Overview#
After a brute-force campaign against a government agency's platform accounts, the security team needs to reconstruct exactly what happened: which accounts were targeted, which IPs were involved, when lockouts triggered, and whether any successful logins followed a series of failures. That reconstruction is only possible if the authentication event record is complete, consistent, and queryable. The Authentication Audit Logging Pipeline guarantees that by writing every authentication event to both the document store and PostgreSQL in the same operation.
The dual-write design closes a practical gap: lockout state fields can fall out of sync when only one persistence layer is updated. With every event mirrored to PostgreSQL, structured queries against account lockout status always return current information, not a stale snapshot from a partially-completed write.
Diagram
sequenceDiagram
participant U as User
participant A as Auth Service
participant D as Document Store
participant P as PostgreSQL
participant S as Security Dashboard
U->>A: Login attempt (web or mobile path)
A->>A: Validate credentials
A->>D: Write auth log record
A->>P: Mirror lockout state (upsert on conflict)
alt Login failed
A-->>U: Return error
Note over D,P: failed_login_attempts incremented in both stores
else Account locked
A-->>U: Return lockout response
Note over D,P: account_locked_until written to both stores
else Login success
A->>D: Write login_success record
A->>P: Clear lockout state
A-->>U: Return session token
end
P->>S: Feeds real-time authentication metricsLast Reviewed: 2026-04-02 Last Updated: 2026-04-14
Key Features#
- Dual-Write Consistency: Authentication events are written to both the document store and PostgreSQL in every operation.
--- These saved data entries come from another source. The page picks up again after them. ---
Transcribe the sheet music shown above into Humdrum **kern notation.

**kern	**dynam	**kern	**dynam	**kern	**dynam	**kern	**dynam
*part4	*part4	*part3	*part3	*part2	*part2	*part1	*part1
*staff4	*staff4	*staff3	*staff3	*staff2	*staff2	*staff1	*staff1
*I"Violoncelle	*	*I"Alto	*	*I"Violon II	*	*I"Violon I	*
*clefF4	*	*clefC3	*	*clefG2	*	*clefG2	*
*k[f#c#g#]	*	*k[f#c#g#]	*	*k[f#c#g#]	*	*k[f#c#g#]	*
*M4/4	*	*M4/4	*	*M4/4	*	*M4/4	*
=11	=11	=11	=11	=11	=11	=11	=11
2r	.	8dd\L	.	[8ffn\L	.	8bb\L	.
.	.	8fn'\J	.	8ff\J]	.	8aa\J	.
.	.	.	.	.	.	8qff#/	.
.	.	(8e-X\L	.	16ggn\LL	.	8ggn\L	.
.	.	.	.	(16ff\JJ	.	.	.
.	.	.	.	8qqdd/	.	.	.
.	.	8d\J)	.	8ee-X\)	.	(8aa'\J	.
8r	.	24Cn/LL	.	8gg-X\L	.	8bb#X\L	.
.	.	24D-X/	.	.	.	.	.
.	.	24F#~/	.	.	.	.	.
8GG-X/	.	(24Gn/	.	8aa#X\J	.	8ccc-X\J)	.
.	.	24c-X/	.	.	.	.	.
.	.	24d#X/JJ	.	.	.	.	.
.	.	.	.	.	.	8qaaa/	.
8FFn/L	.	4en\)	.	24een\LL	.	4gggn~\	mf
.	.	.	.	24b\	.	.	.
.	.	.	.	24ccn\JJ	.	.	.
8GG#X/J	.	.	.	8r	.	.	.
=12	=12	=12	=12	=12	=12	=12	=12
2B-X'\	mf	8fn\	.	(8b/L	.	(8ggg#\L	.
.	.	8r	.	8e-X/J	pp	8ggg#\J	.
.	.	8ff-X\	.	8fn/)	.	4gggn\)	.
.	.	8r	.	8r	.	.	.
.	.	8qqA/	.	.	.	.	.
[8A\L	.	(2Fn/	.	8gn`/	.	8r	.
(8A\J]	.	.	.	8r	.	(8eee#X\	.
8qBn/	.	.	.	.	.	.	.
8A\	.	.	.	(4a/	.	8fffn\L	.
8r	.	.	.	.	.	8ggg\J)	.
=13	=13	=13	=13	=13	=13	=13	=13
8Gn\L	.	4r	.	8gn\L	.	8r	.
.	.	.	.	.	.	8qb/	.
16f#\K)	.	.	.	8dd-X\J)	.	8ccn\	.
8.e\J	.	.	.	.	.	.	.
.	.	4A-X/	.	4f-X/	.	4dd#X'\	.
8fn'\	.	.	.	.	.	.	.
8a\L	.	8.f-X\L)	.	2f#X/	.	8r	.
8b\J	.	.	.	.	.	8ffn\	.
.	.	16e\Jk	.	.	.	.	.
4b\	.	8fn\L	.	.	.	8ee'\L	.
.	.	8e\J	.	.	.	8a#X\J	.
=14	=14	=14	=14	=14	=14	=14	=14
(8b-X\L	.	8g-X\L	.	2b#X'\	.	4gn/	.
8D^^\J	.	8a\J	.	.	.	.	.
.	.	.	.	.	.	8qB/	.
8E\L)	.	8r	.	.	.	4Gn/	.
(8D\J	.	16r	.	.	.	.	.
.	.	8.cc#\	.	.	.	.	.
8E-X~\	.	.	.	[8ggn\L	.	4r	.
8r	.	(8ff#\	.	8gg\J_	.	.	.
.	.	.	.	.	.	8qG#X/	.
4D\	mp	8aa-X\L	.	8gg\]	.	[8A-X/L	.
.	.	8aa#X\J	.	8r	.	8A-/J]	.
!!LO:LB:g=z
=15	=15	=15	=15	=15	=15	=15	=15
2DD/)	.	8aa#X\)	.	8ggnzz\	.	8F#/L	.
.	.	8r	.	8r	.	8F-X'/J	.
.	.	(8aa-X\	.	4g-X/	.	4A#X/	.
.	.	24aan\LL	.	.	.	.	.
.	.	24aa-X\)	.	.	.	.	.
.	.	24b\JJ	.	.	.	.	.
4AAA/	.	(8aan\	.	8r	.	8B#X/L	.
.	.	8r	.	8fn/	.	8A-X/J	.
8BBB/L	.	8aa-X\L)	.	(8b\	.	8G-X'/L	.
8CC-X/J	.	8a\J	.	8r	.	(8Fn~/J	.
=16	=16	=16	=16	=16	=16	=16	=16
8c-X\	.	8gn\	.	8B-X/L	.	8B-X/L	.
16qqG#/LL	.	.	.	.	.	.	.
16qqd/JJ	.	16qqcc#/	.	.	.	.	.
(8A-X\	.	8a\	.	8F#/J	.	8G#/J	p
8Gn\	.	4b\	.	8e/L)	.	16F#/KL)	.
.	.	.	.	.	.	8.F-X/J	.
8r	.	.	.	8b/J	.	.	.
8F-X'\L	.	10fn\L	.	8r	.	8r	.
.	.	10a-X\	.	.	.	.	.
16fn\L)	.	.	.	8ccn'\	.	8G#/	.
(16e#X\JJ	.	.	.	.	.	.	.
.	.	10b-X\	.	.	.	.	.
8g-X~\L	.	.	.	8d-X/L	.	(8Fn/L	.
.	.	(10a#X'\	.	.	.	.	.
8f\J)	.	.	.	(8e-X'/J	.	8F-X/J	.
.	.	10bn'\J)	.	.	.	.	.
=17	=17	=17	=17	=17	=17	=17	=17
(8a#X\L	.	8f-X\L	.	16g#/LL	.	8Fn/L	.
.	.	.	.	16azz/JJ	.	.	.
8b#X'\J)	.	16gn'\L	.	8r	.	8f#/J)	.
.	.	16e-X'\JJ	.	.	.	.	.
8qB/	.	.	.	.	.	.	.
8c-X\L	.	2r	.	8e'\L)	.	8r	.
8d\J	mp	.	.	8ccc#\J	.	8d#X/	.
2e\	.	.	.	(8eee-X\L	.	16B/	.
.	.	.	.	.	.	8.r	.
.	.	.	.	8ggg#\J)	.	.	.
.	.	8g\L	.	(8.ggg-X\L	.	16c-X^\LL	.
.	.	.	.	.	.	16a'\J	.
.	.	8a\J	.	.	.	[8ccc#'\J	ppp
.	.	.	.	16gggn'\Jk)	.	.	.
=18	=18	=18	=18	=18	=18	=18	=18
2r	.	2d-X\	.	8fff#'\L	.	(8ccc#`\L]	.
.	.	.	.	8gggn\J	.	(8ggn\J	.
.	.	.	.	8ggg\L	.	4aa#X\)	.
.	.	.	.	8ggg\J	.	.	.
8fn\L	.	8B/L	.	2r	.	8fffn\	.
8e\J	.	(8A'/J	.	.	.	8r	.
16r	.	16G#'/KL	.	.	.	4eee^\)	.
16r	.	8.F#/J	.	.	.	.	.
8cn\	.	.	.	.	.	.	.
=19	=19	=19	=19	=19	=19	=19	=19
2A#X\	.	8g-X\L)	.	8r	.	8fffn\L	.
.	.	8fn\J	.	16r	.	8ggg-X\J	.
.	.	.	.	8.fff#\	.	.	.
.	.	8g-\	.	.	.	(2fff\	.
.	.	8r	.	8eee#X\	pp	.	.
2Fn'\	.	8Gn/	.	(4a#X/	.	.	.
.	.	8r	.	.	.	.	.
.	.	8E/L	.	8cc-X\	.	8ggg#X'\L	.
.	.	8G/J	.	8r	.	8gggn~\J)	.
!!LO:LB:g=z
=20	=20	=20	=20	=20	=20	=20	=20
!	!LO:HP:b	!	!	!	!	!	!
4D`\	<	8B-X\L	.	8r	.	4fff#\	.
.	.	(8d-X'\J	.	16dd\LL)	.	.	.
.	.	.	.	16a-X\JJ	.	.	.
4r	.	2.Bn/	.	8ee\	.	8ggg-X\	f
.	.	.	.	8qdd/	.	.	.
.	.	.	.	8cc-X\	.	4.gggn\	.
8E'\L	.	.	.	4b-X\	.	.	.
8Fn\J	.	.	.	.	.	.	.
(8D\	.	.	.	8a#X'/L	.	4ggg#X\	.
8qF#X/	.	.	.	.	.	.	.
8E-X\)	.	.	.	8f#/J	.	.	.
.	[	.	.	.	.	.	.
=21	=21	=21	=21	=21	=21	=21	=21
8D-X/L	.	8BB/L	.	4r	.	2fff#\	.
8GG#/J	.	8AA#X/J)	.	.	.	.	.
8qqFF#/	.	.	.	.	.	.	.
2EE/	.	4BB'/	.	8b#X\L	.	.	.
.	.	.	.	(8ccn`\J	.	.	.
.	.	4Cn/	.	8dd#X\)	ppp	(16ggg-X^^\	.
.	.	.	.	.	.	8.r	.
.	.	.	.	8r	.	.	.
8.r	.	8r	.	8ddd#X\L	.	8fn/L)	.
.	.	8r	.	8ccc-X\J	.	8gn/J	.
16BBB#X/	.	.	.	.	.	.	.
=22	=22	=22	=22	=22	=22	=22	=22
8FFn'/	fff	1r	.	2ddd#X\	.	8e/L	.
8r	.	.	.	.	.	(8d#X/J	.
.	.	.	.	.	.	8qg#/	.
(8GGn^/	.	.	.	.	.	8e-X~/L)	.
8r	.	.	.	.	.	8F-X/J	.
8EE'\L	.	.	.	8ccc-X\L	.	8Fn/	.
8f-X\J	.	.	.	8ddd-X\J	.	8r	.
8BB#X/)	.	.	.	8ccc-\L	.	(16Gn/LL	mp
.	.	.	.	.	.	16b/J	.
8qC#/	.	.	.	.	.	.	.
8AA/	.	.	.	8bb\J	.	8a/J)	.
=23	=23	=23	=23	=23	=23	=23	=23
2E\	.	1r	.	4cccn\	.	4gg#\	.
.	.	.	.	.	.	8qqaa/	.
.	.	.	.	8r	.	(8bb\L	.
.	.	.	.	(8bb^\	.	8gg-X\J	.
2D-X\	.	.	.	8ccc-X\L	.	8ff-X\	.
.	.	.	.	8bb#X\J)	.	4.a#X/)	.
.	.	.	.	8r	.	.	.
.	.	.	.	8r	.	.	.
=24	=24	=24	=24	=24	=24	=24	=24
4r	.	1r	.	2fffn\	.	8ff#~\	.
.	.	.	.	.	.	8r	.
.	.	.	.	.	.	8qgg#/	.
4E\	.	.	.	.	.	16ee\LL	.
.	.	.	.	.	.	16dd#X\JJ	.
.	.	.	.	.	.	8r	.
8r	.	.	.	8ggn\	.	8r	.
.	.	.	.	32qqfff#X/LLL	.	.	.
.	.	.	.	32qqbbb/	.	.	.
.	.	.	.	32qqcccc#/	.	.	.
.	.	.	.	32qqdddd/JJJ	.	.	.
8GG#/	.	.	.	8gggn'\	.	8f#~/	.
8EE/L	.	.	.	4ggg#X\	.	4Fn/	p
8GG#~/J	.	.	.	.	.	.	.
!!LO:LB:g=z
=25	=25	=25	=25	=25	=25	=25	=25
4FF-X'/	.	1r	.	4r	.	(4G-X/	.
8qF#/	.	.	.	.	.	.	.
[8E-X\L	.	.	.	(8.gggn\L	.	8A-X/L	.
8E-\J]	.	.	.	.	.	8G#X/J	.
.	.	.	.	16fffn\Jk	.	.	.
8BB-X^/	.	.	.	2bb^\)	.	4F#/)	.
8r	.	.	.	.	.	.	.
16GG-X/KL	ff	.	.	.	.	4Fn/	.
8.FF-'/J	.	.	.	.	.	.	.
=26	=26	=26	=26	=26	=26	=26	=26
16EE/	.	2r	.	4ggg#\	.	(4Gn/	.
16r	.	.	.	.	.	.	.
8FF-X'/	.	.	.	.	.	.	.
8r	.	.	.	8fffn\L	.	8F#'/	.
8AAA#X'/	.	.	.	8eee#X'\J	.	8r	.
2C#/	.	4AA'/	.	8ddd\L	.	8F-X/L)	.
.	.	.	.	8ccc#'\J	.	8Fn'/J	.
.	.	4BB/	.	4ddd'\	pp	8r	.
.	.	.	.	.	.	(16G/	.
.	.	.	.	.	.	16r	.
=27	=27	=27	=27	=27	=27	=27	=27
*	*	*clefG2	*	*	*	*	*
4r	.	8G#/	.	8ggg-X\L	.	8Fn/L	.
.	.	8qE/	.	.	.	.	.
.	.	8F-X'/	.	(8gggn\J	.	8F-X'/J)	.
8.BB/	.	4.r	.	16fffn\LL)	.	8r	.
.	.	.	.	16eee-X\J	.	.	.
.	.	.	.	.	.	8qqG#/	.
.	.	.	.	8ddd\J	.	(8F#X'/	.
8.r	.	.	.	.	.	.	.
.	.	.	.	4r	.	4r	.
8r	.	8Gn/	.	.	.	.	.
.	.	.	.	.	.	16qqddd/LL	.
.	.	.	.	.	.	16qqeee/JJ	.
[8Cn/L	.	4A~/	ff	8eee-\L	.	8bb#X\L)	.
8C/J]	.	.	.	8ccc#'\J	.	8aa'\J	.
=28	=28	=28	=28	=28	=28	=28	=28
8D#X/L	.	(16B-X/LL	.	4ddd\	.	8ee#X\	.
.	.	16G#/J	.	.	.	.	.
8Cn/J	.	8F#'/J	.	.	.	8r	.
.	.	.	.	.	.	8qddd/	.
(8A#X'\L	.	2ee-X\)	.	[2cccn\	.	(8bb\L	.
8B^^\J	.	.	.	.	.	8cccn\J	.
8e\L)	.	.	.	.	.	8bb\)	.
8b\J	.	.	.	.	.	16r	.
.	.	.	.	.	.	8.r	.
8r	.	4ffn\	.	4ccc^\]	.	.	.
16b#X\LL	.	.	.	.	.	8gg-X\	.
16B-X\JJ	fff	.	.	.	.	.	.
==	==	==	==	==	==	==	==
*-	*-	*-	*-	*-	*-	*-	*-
Lockout state fields are mirrored to PostgreSQL after every update, so structured queries always reflect current state.
- Structured Auth Log Records: Each entry captures event type, user identifier, tenant identifier, IP address, user agent, timestamp, and extensible metadata. Event types include
login_failed,account_locked,login_success, andlockout_reset. - Account Lockout Mirroring: When a failed login triggers a lockout, the lockout state is persisted to PostgreSQL in the same operation. When lockout state is cleared, the cleared state is mirrored immediately.
- Cross-Path Coverage: Both the standard web authentication path and the mobile authentication path generate identical auth log records, ensuring consistent audit coverage regardless of authentication method.
- Organisation-Scoped Queries: All auth log queries are scoped by tenant and organisation, preventing cross-tenant visibility into authentication events and satisfying data sovereignty requirements.
- Upsert Semantics: Auth log persistence uses upsert (
ON CONFLICT UPDATE) semantics on the log identifier, preventing duplicate entries from retry logic or transient failures.
Use Cases#
- Security Incident Investigation: Query the
auth_logstable for all failed login attempts against a specific user or from a specific IP to identify brute-force attacks, credential stuffing, or compromised accounts - Compliance Reporting: Generate audit reports showing all authentication events for a tenant over a defined period, with structured fields suitable for SOC 2, ISO 27001, and EDF compliance evidence
- Lockout Diagnostics: Trace the sequence of failed login attempts that triggered a lockout, including IP addresses and user agents, to support help desk resolution and forensic review
- Operational Monitoring: Track authentication event volumes and failure rates across the platform to detect anomalous patterns indicative of systemic issues or coordinated attack campaigns
Integration#
The auth logging pipeline feeds into the platform-wide audit trail for unified event visibility, the security monitoring dashboard for real-time authentication metrics, and the compliance reporting system for regulatory evidence packages. All auth log entries are accessible through the admin interface and the platform API, scoped to the requesting organisation.